Date: Wed, 19 Mar 2003 11:59:58 +0100
From: test@meinedomain.com
To: test@gmx.net
Subject: Ihre Anmeldung bei xyz

Zum Aktivieren Ihres Accounts klicken Sie bitte auf diesen Link: 
http://test.meinedomain.com/activate...ivate_id=12345

----------


## Berufspenner

Hi

Ohne jetzt den Mailaufbau zu verstehen würde ich sagen, dass die Mails wegen des Schutzes vor Spammails geblockt werden. Mit einem Relayserver dazwischen sollte es klappen.

Cu
André

----------


## CEROG

Hallo nighthawk,

ich hatte die gleiche Fehlermeldung. Von Jaydee erhielt ich damals folgende Antwort:



> Aloha,
> 
> das "Problem" liegt tatsächlich an sendmail selbst.
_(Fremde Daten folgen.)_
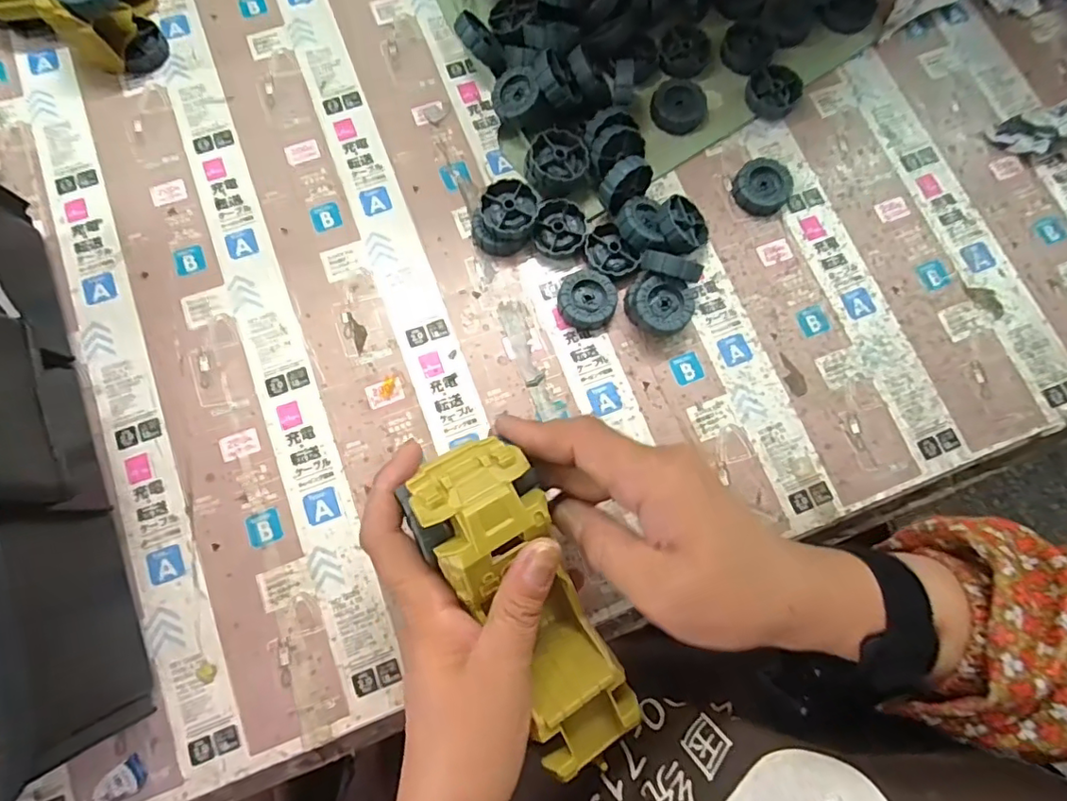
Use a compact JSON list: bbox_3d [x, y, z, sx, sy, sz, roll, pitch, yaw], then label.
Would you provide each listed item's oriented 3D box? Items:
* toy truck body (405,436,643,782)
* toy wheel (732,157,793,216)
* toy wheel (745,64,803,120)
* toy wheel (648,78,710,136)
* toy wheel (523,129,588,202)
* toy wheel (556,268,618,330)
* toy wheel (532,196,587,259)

Dies ist eigentlich ein Sicherheitsfeature und dient dazu Mail von "gefakten" Domains erst gar nicht anzunehmen.
> 
> Dabei kann es unter Umständen zu Fehlern kommen.
> 
> Du kannst nun eins tun:
> 
> Editiere unter /etc/mail/linux.mc.
> ...


Danach hats funktioniert.

Viele Grüße,
CEROG

----------